Input data -

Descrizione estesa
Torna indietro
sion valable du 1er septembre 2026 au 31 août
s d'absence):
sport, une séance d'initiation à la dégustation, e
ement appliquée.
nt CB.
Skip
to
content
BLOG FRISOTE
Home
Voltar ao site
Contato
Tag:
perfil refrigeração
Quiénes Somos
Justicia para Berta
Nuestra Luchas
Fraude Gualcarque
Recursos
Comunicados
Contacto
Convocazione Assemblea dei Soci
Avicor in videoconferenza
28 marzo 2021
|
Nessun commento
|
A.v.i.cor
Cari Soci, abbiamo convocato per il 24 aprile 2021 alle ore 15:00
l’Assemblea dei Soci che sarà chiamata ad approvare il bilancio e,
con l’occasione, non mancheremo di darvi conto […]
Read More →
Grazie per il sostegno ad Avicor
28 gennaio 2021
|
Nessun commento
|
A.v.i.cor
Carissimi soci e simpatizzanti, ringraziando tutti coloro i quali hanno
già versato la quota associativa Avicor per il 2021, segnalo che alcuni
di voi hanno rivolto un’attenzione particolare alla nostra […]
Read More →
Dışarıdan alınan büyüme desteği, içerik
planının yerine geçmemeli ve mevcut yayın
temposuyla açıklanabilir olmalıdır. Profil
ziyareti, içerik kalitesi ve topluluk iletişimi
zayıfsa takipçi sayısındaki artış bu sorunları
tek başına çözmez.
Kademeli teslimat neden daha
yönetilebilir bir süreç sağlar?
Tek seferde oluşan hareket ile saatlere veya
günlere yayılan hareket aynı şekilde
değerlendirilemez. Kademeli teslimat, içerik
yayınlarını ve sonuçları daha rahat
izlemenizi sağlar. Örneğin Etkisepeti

Assignment - All entries given above should be transcribed exactly, with none omitted.

Response to this task -
Descrizione estesa
Torna indietro
sion valable du 1er septembre 2026 au 31 août
s d'absence):
sport, une séance d'initiation à la dégustation, e
ement appliquée.
nt CB.
Skip
to
content
BLOG FRISOTE
Home
Voltar ao site
Contato
Tag:
perfil refrigeração
Quiénes Somos
Justicia para Berta
Nuestra Luchas
Fraude Gualcarque
Recursos
Comunicados
Contacto
Convocazione Assemblea dei Soci
Avicor in videoconferenza
28 marzo 2021
|
Nessun commento
|
A.v.i.cor
Cari Soci, abbiamo convocato per il 24 aprile 2021 alle ore 15:00
l’Assemblea dei Soci che sarà chiamata ad approvare il bilancio e,
con l’occasione, non mancheremo di darvi conto […]
Read More →
Grazie per il sostegno ad Avicor
28 gennaio 2021
|
Nessun commento
|
A.v.i.cor
Carissimi soci e simpatizzanti, ringraziando tutti coloro i quali hanno
già versato la quota associativa Avicor per il 2021, segnalo che alcuni
di voi hanno rivolto un’attenzione particolare alla nostra […]
Read More →
Dışarıdan alınan büyüme desteği, içerik
planının yerine geçmemeli ve mevcut yayın
temposuyla açıklanabilir olmalıdır. Profil
ziyareti, içerik kalitesi ve topluluk iletişimi
zayıfsa takipçi sayısındaki artış bu sorunları
tek başına çözmez.
Kademeli teslimat neden daha
yönetilebilir bir süreç sağlar?
Tek seferde oluşan hareket ile saatlere veya
günlere yayılan hareket aynı şekilde
değerlendirilemez. Kademeli teslimat, içerik
yayınlarını ve sonuçları daha rahat
izlemenizi sağlar. Örneğin Etkisepeti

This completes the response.